Officials Deem Blaze 'Electric in Origin'
Fire spokesman says smoke smell was overlooked.
People inside Knot on Main Street could smell smoke for some time before flames were spotted, a Dunedin fire spokesman said.
“It was initially overlooked,” Dunedin Fire Division Chief Bill McElligott said.
It’s at that point, he said, he wished they’d called 9-1-1.
“We’d much rather come out and reassure you than have the latter happen,” he said.
Instead, they ran next door to Dunedin Auto Sales, where building owner Bob O’Connell was working at the time.
O’Connell brought over a fire extinguisher and attempted to put out the flames.

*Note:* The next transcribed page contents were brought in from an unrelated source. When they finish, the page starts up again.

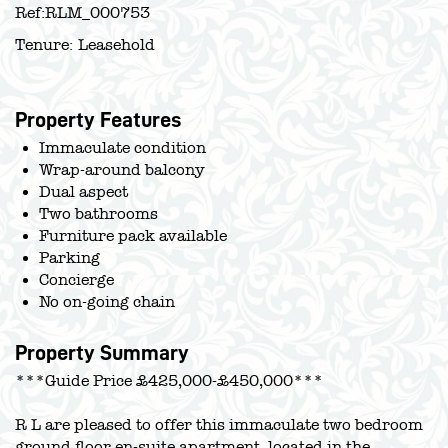
Ref:
RLM_000753
Tenure:
Leasehold
Property Features
Immaculate condition
Wrap-around balcony
Dual aspect
Two bathrooms
Furniture pack available
Parking
Concierge
No on-going chain
Property Summary
***Guide Price £425,000-£450,000***
R L are pleased to offer this immaculate two bedroom
ground floor en-suite apartment, located in the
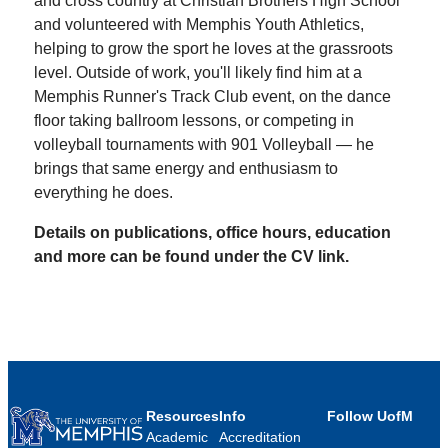
and cross country at Christian Brothers High School
and volunteered with Memphis Youth Athletics,
helping to grow the sport he loves at the grassroots
level. Outside of work, you'll likely find him at a
Memphis Runner's Track Club event, on the dance
floor taking ballroom lessons, or competing in
volleyball tournaments with 901 Volleyball — he
brings that same energy and enthusiasm to
everything he does.
Details on publications, office hours, education
and more can be found under the CV link.
Resources
Info
Follow UofM
Academic
Accreditation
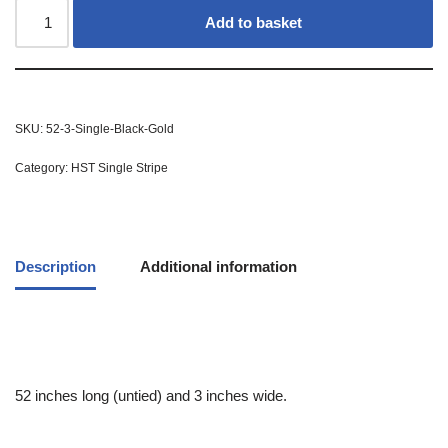
Add to basket
SKU:
52-3-Single-Black-Gold
Category:
HST Single Stripe
Description
Additional information
52 inches long (untied) and 3 inches wide.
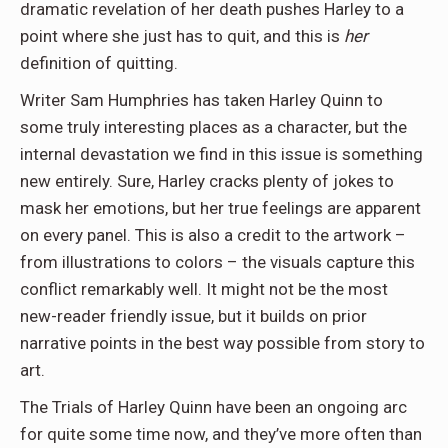
dramatic revelation of her death pushes Harley to a
point where she just has to quit, and this is
her
definition of quitting.
Writer Sam Humphries has taken Harley Quinn to
some truly interesting places as a character, but the
internal devastation we find in this issue is something
new entirely. Sure, Harley cracks plenty of jokes to
mask her emotions, but her true feelings are apparent
on every panel. This is also a credit to the artwork –
from illustrations to colors – the visuals capture this
conflict remarkably well. It might not be the most
new-reader friendly issue, but it builds on prior
narrative points in the best way possible from story to
art.
The Trials of Harley Quinn have been an ongoing arc
for quite some time now, and they’ve more often than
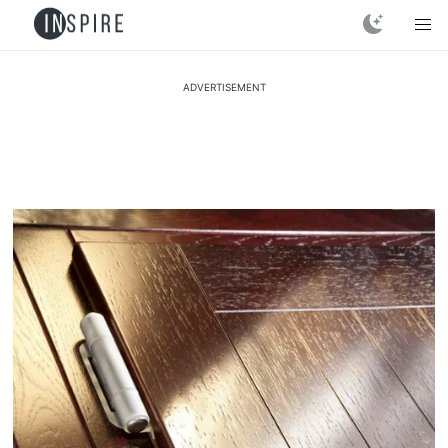
ADVERTISEMENT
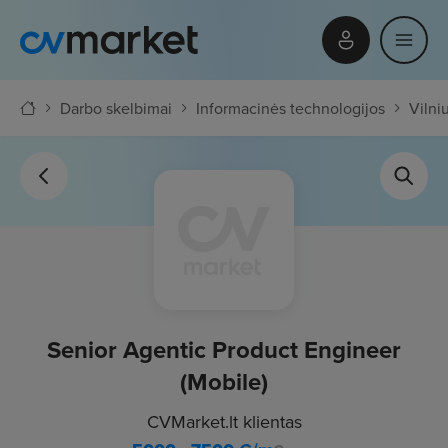
Darbo skelbimai
Informacinės technologijos
Vilni
Senior Agentic Product Engineer
(Mobile)
CVMarket.lt klientas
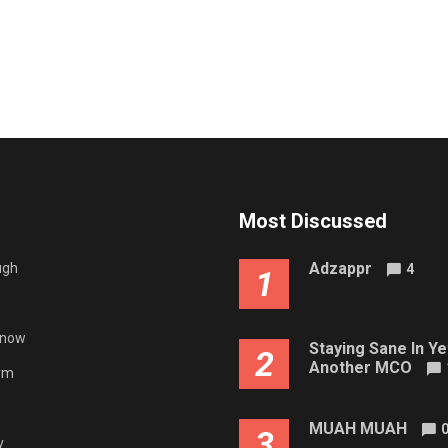
Most Discussed
Adzappr
ugh
4
1
gnow
Staying Sane In Ye
2
Another MCO
rm
MUAH MUAH
3
y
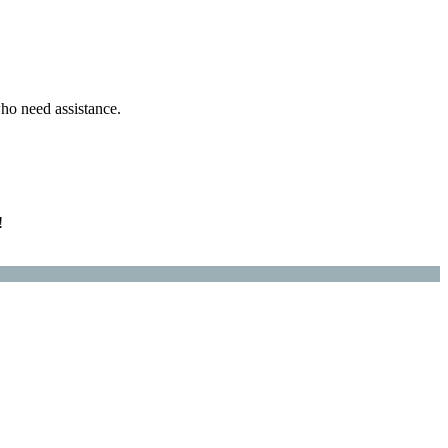
ho need assistance.
!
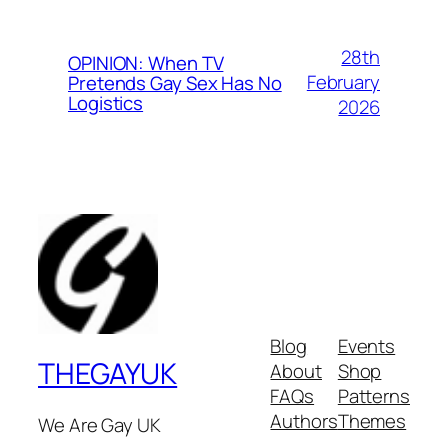
28th
OPINION: When TV
February
Pretends Gay Sex Has No
Logistics
2026
Blog
Events
THEGAYUK
About
Shop
FAQs
Patterns
Authors
Themes
We Are Gay UK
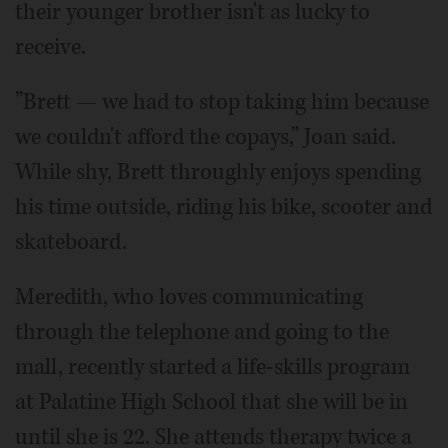
their younger brother isn't as lucky to
receive.
”Brett — we had to stop taking him because
we couldn't afford the copays,” Joan said.
While shy, Brett throughly enjoys spending
his time outside, riding his bike, scooter and
skateboard.
Meredith, who loves communicating
through the telephone and going to the
mall, recently started a life-skills program
at Palatine High School that she will be in
until she is 22. She attends therapy twice a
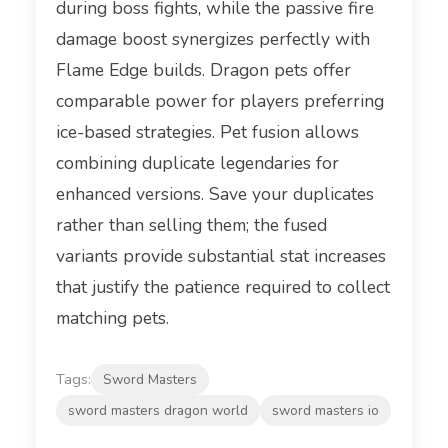
during boss fights, while the passive fire
damage boost synergizes perfectly with
Flame Edge builds. Dragon pets offer
comparable power for players preferring
ice-based strategies. Pet fusion allows
combining duplicate legendaries for
enhanced versions. Save your duplicates
rather than selling them; the fused
variants provide substantial stat increases
that justify the patience required to collect
matching pets.
Tags:
Sword Masters
sword masters dragon world
sword masters io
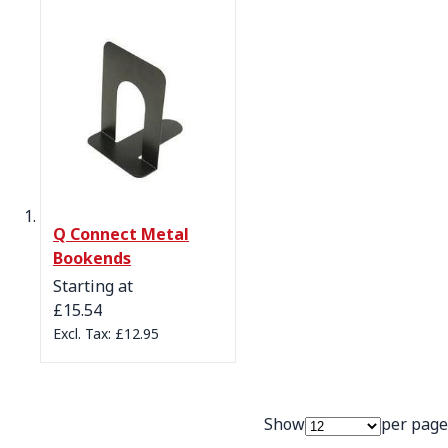
Q Connect Metal
Bookends
Starting at
£15.54
£12.95
Show
per page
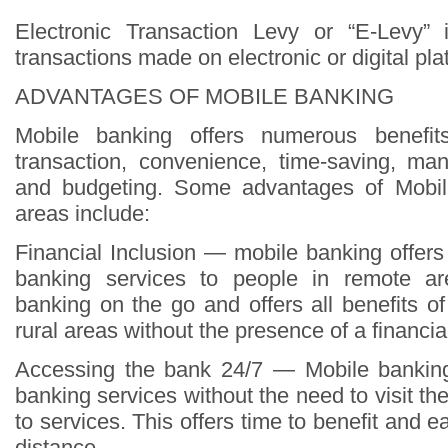
Electronic Transaction Levy or “E-Levy”
transactions made on electronic or digital pla
ADVANTAGES OF MOBILE BANKING
Mobile banking offers numerous benefi
transaction, convenience, time-saving, ma
and budgeting. Some advantages of Mobil
areas include:
Financial Inclusion — mobile banking offer
banking services to people in remote ar
banking on the go and offers all benefits o
rural areas without the presence of a financial 
Accessing the bank 24/7 — Mobile banking
banking services without the need to visit t
to services. This offers time to benefit and e
distance.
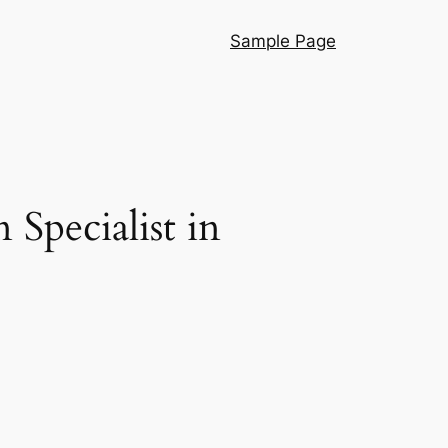
Sample Page
Specialist in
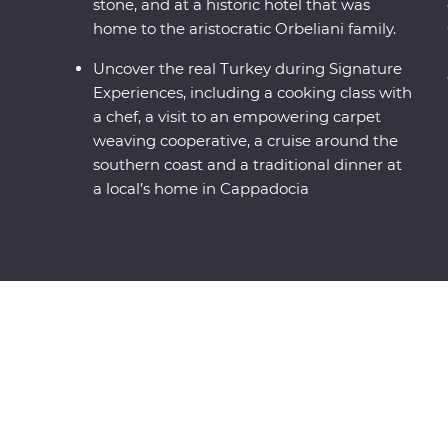
stone, and at a historic hotel that was
home to the aristocratic Orbeliani family.
Uncover the real Turkey during Signature
Experiences, including a cooking class with
a chef, a visit to an empowering carpet
weaving cooperative, a cruise around the
southern coast and a traditional dinner at
a local’s home in Cappadocia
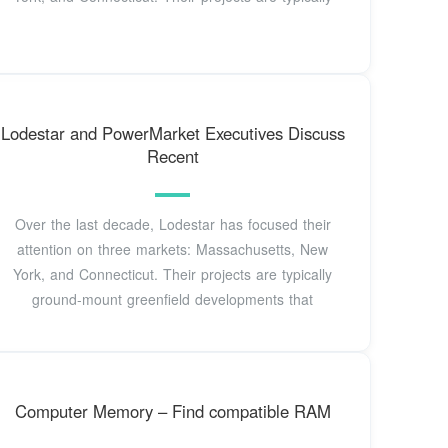
Lodestar and PowerMarket Executives Discuss
Recent
Over the last decade, Lodestar has focused their
attention on three markets: Massachusetts, New
York, and Connecticut. Their projects are typically
ground-mount greenfield developments that
Computer Memory – Find compatible RAM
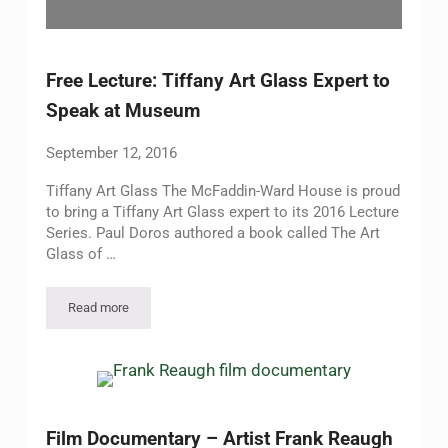
Free Lecture: Tiffany Art Glass Expert to
Speak at Museum
September 12, 2016
Tiffany Art Glass The McFaddin-Ward House is proud
to bring a Tiffany Art Glass expert to its 2016 Lecture
Series. Paul Doros authored a book called The Art
Glass of …
Read more
Free Lecture: Tiffany Art Glass Expert to Speak at Museum
Film Documentary – Artist Frank Reaugh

It was too little too late.
Fire crews closed down Bayshore Boulevard while they battled for nearly three hours to extinguish the multi-alarm blaze that Wednesday afternoon. The 55-year-old structure suffered about $150,000 in damages, lost an estimated $600,000 in contents and displaced about 50 vendors.
Dunedin fire officials deemed the June 8 blaze electrical in origin.
McElligott said damage at the popular antiques and furniture consignment business was extensive enough that investigators were unable to isolate the fire’s source.
He said as a safety measure, he hopes all businesses will have their building checked for overloaded, out-of-date or faulty wiring.
“It’s a great idea to have an electrician go through your business,” McElligott said.